▶ **WORKING DATA**
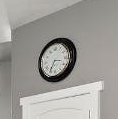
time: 3:34
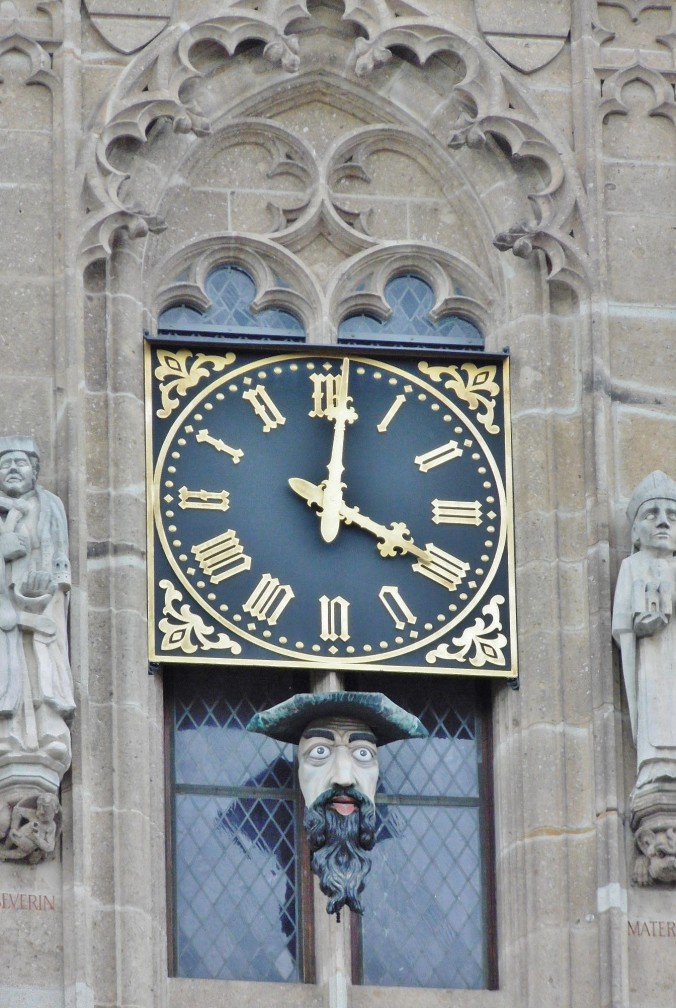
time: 4:01
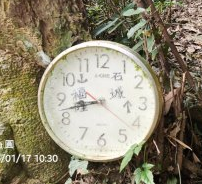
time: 8:42
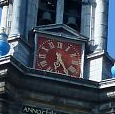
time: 6:25
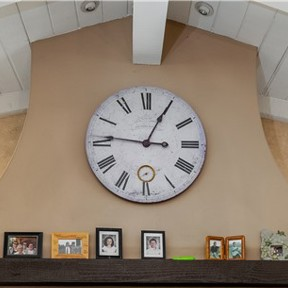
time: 12:46
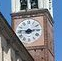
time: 2:46
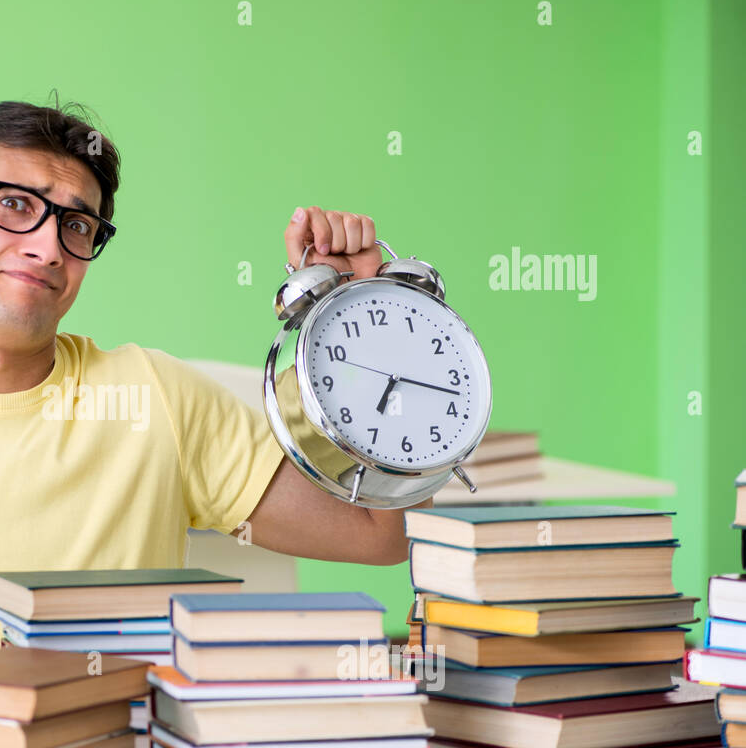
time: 7:17
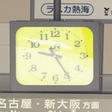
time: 9:25
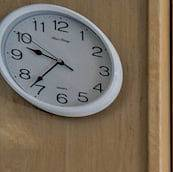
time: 9:36
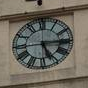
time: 5:15
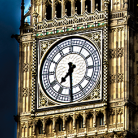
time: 7:30
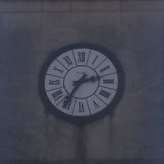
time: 2:35
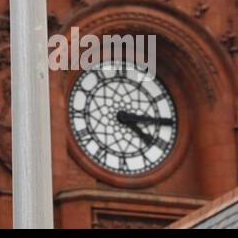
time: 4:14
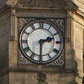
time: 2:30
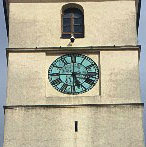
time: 5:45
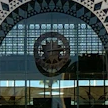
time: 12:13
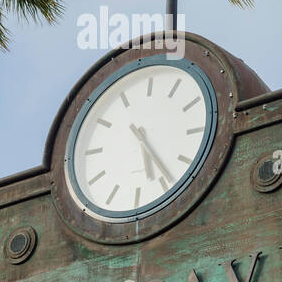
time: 5:23
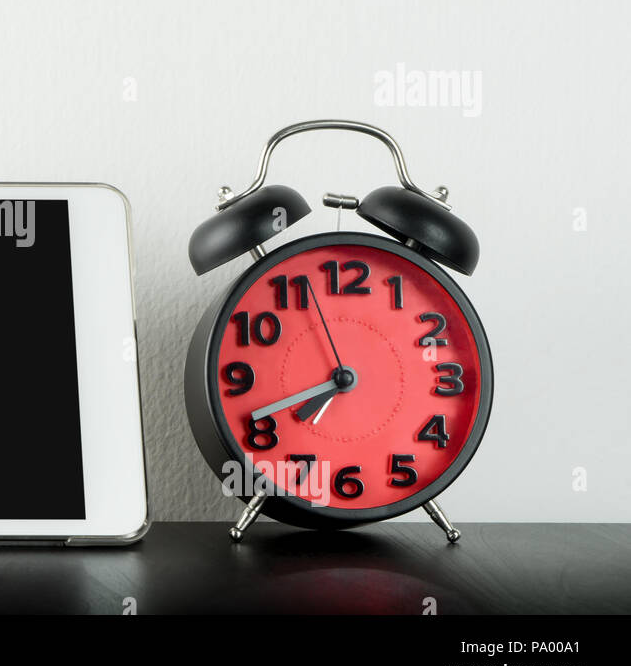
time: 7:41
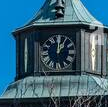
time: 1:01
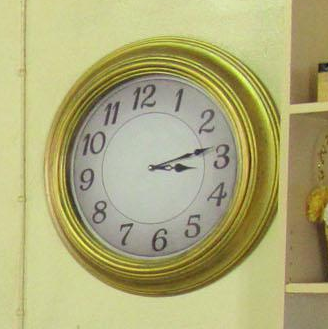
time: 3:13
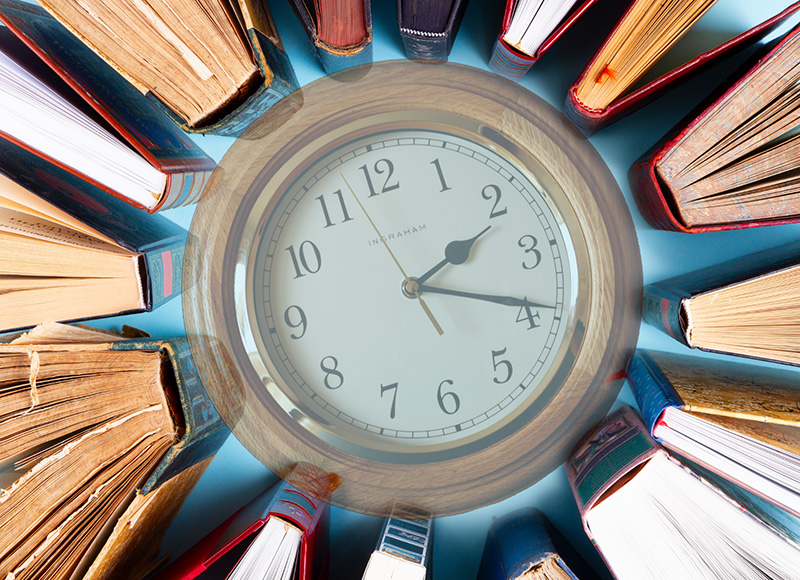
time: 2:19
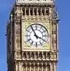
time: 3:55
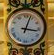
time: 3:03
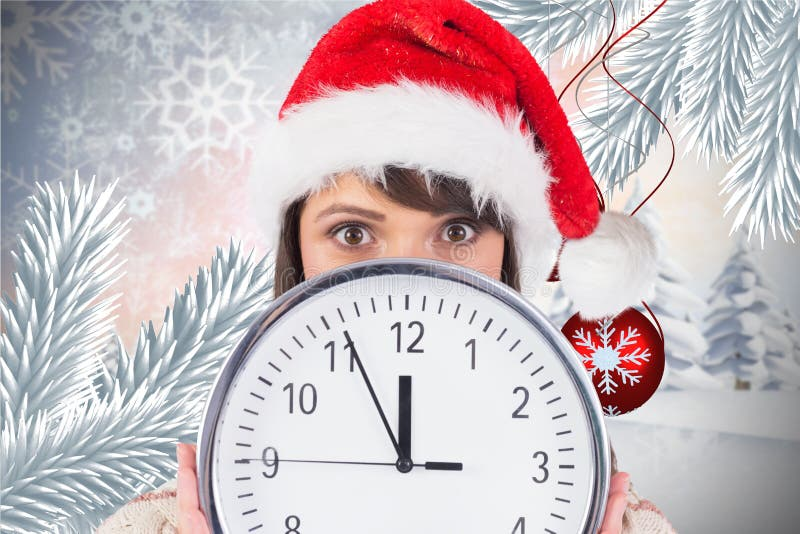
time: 11:55
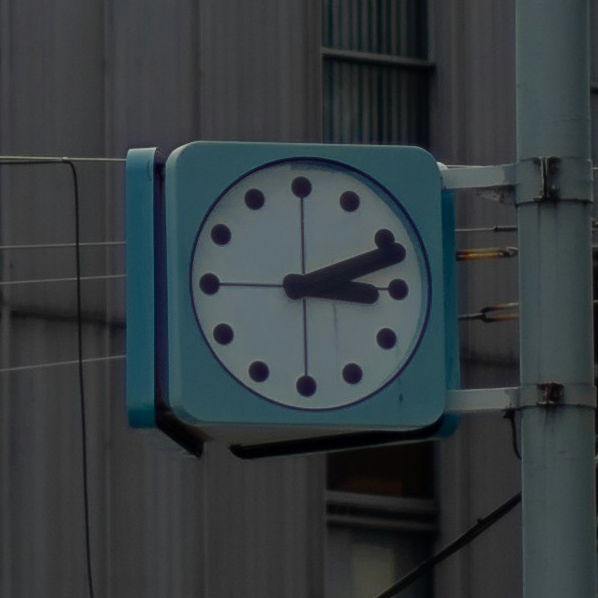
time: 3:11
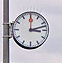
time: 3:12
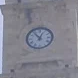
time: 12:53
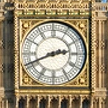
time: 2:41
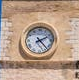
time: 2:23
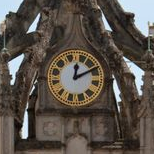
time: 12:10
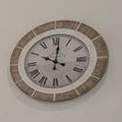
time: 10:01
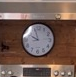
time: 9:56
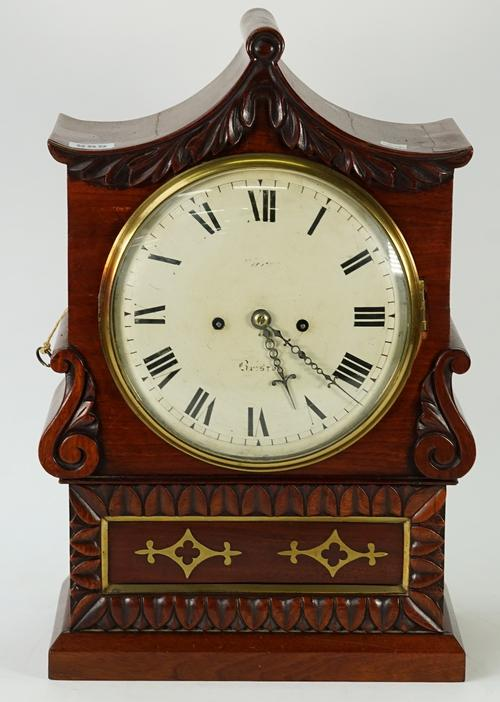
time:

▶ **JOB**
Please update the material by replacing each "time" with "reading" and leaving everything else unchanged. Omit the pictures from your answer.

▶ **ANSWER TO THIS PROBLEM**
reading: 3:34
reading: 4:01
reading: 8:42
reading: 6:25
reading: 12:46
reading: 2:46
reading: 7:17
reading: 9:25
reading: 9:36
reading: 5:15
reading: 7:30
reading: 2:35
reading: 4:14
reading: 2:30
reading: 5:45
reading: 12:13
reading: 5:23
reading: 7:41
reading: 1:01
reading: 3:13
reading: 2:19
reading: 3:55
reading: 3:03
reading: 11:55
reading: 3:11
reading: 3:12
reading: 12:53
reading: 2:41
reading: 2:23
reading: 12:10
reading: 10:01
reading: 9:56
reading:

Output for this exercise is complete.